Gulf Senators Praised for Cosponsoring Bill to Restore Gulf
Bill dedicates oil spill fines to restore Gulf communities, economies & ecosystems
Emily Guidry Schatzel
A coalition of organizations supporting Gulf restoration celebrated news today that a bipartisan coalition of Gulf senators is cosponsoring the RESTORE Gulf Coast States Act. The legislation seeks to ensure that penalties paid by BP and others responsible for last year’s Gulf oil disaster are used to help restore the region’s communities, economies and environments instead of going to unrelated federal spending.
Sens. Mary Landrieu (D-LA) and Richard Shelby (R-AL) are the original cosponsors of the bill, and are now joined by Sens. David Vitter (R-LA), Jeff Sessions (R-AL), Thad Cochran (R-MS), Roger Wicker (R-MS), Bill Nelson (D-FL), Marco Rubio (R-FL) and Kay Bailey-Hutchison (R-TX). Sen. Barbara Boxer (D-CA), chair of the Senate Environment and Public Works Committee, who was instrumental in securing the agreement among the senators, has pledged to consider this bill in her committee quickly.
“The damage from the oil spill was done in the Gulf, so Congress should ensure that oil spill fines go to the Gulf, not to unrelated federal spending,” reads a joint statement issued by Environmental Defense Fund, National Audubon Society, National Wildlife Federation, The Nature Conservancy, Ocean Conservancy and Oxfam America. “This Gulf state agreement paves the way for Congress to do what voters expect: hold the parties responsible for the Gulf oil disaster accountable for restoring the Gulf because our nation’s economy depends on a healthy Gulf region.”
A bipartisan poll conducted this spring showed that 83 percent of voters nationwide support – and 69 percent strongly support – dedicating the Gulf oil spill penalties to restoring the Mississippi River Delta and Gulf Coast. The poll also showed support among voters from across the political spectrum:
Nearly 500 miles – almost half – of the coastline in Louisiana, Mississippi, Alabama and Florida that was contaminated by the Gulf oil disaster remains oiled one year later, according to the National Atmospheric and Oceanic Administration.

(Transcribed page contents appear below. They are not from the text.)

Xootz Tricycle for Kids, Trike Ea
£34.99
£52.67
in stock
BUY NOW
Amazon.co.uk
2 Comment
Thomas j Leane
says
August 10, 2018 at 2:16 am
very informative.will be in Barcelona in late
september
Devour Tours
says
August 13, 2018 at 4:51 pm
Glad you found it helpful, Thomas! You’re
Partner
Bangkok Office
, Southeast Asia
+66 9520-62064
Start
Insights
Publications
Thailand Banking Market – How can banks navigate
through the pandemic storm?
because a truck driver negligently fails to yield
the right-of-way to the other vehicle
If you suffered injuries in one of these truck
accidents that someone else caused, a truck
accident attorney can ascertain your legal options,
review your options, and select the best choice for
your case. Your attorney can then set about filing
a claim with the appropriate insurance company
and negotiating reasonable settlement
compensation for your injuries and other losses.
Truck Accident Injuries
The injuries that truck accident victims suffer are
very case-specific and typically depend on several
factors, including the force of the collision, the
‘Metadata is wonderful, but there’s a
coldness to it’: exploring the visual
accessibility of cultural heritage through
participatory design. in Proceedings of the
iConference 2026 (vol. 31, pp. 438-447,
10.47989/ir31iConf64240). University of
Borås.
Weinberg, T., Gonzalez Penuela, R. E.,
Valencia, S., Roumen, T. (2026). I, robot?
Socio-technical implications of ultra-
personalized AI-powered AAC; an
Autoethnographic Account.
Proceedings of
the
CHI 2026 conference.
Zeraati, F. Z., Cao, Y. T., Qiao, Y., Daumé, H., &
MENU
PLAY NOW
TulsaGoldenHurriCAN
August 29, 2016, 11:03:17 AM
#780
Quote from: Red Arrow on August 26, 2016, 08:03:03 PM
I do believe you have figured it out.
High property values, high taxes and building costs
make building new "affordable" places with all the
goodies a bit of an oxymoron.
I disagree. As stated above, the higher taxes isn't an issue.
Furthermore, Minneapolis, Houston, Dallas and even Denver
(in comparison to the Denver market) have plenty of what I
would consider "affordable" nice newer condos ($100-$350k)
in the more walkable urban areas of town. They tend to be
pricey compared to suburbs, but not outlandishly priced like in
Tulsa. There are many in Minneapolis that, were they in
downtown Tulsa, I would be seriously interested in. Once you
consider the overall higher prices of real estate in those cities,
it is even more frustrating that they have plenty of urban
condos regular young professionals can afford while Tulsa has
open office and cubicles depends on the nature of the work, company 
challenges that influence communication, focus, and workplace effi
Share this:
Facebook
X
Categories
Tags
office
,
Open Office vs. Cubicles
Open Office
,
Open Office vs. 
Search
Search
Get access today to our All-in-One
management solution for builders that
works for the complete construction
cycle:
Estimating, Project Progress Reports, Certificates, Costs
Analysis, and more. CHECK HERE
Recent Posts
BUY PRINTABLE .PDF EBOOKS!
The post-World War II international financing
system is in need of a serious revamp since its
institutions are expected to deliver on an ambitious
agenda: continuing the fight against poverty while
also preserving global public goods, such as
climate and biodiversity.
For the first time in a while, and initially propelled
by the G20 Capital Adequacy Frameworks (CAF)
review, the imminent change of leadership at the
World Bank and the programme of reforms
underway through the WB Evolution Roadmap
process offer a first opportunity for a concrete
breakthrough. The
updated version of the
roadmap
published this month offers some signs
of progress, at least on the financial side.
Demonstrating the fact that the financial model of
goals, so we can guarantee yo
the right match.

“There is much more work to be done to ensure that a strong and effective restoration bill for the Gulf ultimately becomes law and this is a positive and commendable first step. We look forward to working with the Gulf delegation, other members of Congress and the administration on passage of a bill that meets the restoration needs of this critical ecosystem and its vulnerable communities,” the statement concludes.